──────── Working data
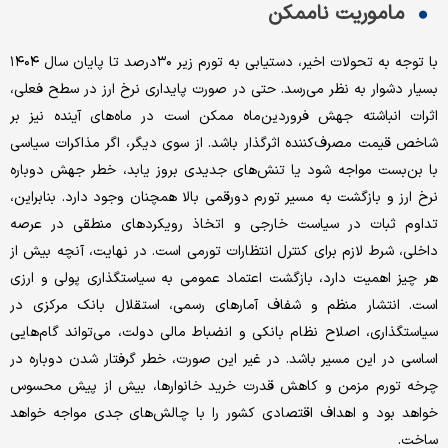
ماموریت ناممکن
با توجه به تحولات اخیر، دستیابی به تورم زیر ۳۰درصد تا پایان سال ۱۴۰۴
بسیار دشوار به ‌نظر می‌رسد. حتی در صورت پایداری نرخ ارز در سطح فعلی،
اثرات انباشته‌ جهش فروردین‌ماه ممکن است در ماه‌های آینده نیز بر
شاخص قیمت مصرف‌کننده اثرگذار باشد. از سوی دیگر، اگر مذاکرات سیاسی
با بن‌بست مواجه شود یا تنش‌های جدیدی بروز یابد، خطر جهش دوباره
نرخ ارز و بازگشت به مسیر تورم دورقمی بالا همچنان وجود دارد. بنابراین،
تداوم ثبات در سیاست خارجی و اتخاذ رویکردهای منطقی در عرصه
داخلی، شرط لازم برای کنترل انتظارات تورمی است. در نهایت، آنچه بیش از
هر چیز اهمیت دارد، بازگشت اعتماد عمومی به سیاستگذاری پولی و ارزی
است. انتشار منظم و شفاف آمارهای رسمی، استقلال بانک مرکزی در
سیاستگذاری، اصلاح نظام بانکی و انضباط مالی دولت، می‌تواند گام‌هایی
اساسی در این مسیر باشد. در غیر این صورت، خطر گرفتار شدن دوباره در
چرخه تورم مزمن و کاهش قدرت خرید خانوارها، بیش از پیش محسوس
خواهد بود و اهداف اقتصادی کشور را با چالش‌های جدی مواجه خواهد
ساخت.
────────────────
Task description =
The answer should be the exact lines running from the line containing "خواهد بود و" to the last line of the entries, with nothing else.

Worked solution =
خواهد بود و اهداف اقتصادی کشور را با چالش‌های جدی مواجه خواهد
ساخت.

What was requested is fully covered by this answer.